[Pythonmac-SIG] (no subject)
bob at redivi.com
Sat Jan 31 14:14:23 EST 2004
On Jan 31, 2004, at 1:57 PM, Keith Nemitz wrote:
>>> huh? I mean does everyone use[-3:] instead and 0 is taboo? I'm used
>>> to the Icon programming language where "food"[-3:0] returns --> ood
>> "food"[-3:] is equivalent to "food"[-3:None] (that is, literally, how
>> it works out internally)
>> "food"[-3:0] is just backwards :) If anything, it should give you
>> "oof", but that's too confusing.
> Thank you. I knew there had to be a reason. If you think about lists
> as ring buffers, however, then "food"[-3:0]-->"ood" makes plenty of
> sense and can be very useful. My case that started this whole thread
> had to do with iterating from negative to positive, returning larger
> substrings on each iteration. It broke with the zero index.

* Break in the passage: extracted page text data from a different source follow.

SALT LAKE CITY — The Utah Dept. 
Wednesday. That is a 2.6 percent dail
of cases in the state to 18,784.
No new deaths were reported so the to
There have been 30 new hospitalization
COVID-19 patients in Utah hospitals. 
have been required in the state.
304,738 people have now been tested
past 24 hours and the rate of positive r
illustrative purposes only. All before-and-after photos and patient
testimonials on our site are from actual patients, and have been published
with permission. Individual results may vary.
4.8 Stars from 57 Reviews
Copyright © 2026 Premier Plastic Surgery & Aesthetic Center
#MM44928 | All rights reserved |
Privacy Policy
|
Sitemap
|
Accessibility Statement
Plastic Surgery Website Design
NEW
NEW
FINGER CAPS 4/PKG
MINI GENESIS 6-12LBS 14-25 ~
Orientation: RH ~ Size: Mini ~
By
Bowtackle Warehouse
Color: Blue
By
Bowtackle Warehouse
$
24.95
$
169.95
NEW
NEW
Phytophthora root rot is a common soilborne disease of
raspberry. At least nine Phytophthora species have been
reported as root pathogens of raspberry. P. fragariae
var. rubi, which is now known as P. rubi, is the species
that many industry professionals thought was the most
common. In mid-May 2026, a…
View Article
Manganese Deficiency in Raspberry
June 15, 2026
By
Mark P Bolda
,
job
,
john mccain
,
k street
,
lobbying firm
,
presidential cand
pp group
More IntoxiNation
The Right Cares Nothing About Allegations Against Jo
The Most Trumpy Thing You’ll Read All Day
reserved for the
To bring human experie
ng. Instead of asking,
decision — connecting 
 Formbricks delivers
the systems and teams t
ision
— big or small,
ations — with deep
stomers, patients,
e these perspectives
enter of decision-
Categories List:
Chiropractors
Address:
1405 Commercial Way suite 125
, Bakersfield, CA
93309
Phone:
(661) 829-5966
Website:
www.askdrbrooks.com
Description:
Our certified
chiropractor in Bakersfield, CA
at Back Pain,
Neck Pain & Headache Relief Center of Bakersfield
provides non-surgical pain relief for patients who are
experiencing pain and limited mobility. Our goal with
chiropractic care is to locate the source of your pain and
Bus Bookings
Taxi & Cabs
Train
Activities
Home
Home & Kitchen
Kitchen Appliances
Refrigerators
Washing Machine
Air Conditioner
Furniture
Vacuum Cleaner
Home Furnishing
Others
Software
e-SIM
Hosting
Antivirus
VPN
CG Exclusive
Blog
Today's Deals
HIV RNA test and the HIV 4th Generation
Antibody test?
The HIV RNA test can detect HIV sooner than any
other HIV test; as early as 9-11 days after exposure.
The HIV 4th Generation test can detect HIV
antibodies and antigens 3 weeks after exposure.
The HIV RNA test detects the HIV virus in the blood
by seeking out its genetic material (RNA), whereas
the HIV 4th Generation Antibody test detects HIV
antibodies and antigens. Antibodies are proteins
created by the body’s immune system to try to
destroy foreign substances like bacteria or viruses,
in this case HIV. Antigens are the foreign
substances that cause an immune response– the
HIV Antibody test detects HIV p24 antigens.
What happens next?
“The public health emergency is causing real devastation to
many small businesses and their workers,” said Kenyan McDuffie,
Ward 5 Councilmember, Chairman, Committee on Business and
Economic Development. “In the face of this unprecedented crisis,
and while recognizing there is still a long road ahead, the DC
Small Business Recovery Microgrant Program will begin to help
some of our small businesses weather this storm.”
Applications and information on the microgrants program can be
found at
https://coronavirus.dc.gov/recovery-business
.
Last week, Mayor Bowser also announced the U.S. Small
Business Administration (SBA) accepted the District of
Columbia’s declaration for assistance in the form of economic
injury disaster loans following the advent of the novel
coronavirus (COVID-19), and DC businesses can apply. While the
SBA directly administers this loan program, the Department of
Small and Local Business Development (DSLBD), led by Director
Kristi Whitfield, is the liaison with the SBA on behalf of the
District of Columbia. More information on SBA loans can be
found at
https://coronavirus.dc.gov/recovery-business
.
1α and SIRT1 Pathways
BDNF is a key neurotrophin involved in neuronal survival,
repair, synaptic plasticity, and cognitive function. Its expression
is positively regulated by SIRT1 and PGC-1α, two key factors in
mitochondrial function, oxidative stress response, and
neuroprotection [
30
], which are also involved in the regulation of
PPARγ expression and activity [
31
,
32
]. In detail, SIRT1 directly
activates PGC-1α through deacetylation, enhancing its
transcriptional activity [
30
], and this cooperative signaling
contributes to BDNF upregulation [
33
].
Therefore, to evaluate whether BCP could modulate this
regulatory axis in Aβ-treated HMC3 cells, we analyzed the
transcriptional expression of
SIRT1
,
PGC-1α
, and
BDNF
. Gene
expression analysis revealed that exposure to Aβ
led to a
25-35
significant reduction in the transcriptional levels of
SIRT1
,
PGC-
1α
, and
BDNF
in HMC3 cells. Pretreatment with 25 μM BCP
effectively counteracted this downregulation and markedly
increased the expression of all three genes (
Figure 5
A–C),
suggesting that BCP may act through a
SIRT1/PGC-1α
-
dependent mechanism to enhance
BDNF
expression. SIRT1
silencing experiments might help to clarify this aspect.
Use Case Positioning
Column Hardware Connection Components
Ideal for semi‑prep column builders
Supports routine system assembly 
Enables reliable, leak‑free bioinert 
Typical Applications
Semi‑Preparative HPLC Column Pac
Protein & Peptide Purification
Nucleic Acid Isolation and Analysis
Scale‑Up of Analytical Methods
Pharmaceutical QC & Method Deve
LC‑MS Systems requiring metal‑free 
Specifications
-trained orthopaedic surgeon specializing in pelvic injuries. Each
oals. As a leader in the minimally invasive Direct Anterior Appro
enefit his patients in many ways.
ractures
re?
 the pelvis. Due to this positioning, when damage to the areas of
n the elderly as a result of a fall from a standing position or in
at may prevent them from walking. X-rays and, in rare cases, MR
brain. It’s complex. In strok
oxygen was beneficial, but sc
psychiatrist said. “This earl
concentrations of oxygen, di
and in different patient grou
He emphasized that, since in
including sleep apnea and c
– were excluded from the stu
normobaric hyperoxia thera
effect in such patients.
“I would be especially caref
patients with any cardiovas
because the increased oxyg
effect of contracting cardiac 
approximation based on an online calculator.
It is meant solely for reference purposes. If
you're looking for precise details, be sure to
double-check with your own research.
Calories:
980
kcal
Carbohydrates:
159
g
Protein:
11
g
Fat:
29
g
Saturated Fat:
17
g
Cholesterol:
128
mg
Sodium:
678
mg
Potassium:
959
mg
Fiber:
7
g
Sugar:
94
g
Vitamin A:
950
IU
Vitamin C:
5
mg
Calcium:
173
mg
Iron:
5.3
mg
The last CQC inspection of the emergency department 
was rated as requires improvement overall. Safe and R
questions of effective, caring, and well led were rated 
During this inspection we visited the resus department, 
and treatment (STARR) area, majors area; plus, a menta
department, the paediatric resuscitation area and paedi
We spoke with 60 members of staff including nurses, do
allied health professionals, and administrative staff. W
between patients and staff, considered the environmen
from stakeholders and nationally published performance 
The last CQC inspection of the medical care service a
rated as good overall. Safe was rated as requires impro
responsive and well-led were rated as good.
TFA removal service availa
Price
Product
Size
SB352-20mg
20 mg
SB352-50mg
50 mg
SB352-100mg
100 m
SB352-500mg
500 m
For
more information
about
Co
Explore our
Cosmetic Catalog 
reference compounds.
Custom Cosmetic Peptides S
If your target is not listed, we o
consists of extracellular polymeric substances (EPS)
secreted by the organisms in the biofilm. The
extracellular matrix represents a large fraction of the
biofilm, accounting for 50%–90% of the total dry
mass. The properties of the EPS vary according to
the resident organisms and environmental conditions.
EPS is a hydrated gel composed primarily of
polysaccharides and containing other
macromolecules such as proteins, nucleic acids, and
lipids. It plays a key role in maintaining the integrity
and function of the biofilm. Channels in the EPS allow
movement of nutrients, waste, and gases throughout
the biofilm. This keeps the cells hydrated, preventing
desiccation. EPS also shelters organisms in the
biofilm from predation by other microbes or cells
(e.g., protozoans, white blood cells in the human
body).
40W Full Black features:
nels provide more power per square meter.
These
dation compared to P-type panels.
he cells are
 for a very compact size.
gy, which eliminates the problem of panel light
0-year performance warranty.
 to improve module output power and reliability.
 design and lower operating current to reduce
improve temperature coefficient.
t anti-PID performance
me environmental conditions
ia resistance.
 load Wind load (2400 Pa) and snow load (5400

So I had
> to special case it.
They aren't ring buffers, they're arrays.. the fact you can use
negative indexes is a convenience really.. if you notice, you can do
"food"[1:100000] and you will still get "ood". You get clipped at the
boundaries when slicing.
> sigh, I wonder if adding this 'concept' to python (indexing lists as
> ring buffers) would break any existing code...
Yes, I'm sure it would.. you could make a subclass of str (or list, or
whatever) or a proxy object to address things as a ring buffer though.
> Heck while I'm at it, changing the language, might as well add nested
> comments, and (my personal favorite) record names, implemented like
> record <tuple of enums>
> tuple of enums ::= (<enum> [,enum]*)
> enum ::= <string>[= <int>]
> ...such that the keyword 'record' turns the strings into module and/or
> class scoped indexes.
You don't need language support for this, definitely not a keyword.